RECORDED INFORMATION >>
________________________

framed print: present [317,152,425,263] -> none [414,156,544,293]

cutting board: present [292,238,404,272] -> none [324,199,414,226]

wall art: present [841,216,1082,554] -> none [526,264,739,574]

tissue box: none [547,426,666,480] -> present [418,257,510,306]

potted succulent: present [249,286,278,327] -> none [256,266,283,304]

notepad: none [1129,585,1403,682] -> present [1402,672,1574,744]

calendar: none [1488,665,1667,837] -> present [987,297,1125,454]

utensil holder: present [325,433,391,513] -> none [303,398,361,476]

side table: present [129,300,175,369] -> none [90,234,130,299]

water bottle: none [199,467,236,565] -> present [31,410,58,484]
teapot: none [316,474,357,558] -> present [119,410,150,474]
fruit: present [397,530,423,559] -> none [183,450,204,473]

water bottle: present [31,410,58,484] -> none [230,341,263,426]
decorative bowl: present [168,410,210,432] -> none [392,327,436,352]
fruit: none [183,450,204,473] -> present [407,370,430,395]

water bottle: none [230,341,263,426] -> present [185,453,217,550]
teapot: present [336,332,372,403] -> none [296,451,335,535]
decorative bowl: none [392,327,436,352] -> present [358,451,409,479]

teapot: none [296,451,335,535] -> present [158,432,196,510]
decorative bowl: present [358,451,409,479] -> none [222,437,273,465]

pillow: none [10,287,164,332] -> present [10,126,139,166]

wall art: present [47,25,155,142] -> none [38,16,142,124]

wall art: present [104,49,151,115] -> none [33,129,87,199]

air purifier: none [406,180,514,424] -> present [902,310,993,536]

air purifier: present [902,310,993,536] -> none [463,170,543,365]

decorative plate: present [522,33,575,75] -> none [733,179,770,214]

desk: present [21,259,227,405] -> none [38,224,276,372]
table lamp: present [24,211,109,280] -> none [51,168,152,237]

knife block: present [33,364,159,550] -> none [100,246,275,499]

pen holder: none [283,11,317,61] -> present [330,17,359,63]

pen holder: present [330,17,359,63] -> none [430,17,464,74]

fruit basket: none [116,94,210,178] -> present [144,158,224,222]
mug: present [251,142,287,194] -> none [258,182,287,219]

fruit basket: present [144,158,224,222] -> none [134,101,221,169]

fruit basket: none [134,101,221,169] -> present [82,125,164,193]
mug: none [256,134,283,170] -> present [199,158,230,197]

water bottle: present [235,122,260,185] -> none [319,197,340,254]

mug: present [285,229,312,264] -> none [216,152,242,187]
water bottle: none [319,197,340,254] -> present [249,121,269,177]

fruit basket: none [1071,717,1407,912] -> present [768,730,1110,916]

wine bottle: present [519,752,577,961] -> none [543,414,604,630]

________________________

INSTRUCTIONS TO FOLLOW >> If a line in the data holds the string "teapot", copy that line.

EXPECTED ANSWER >>
teapot: none [316,474,357,558] -> present [119,410,150,474]
teapot: present [336,332,372,403] -> none [296,451,335,535]
teapot: none [296,451,335,535] -> present [158,432,196,510]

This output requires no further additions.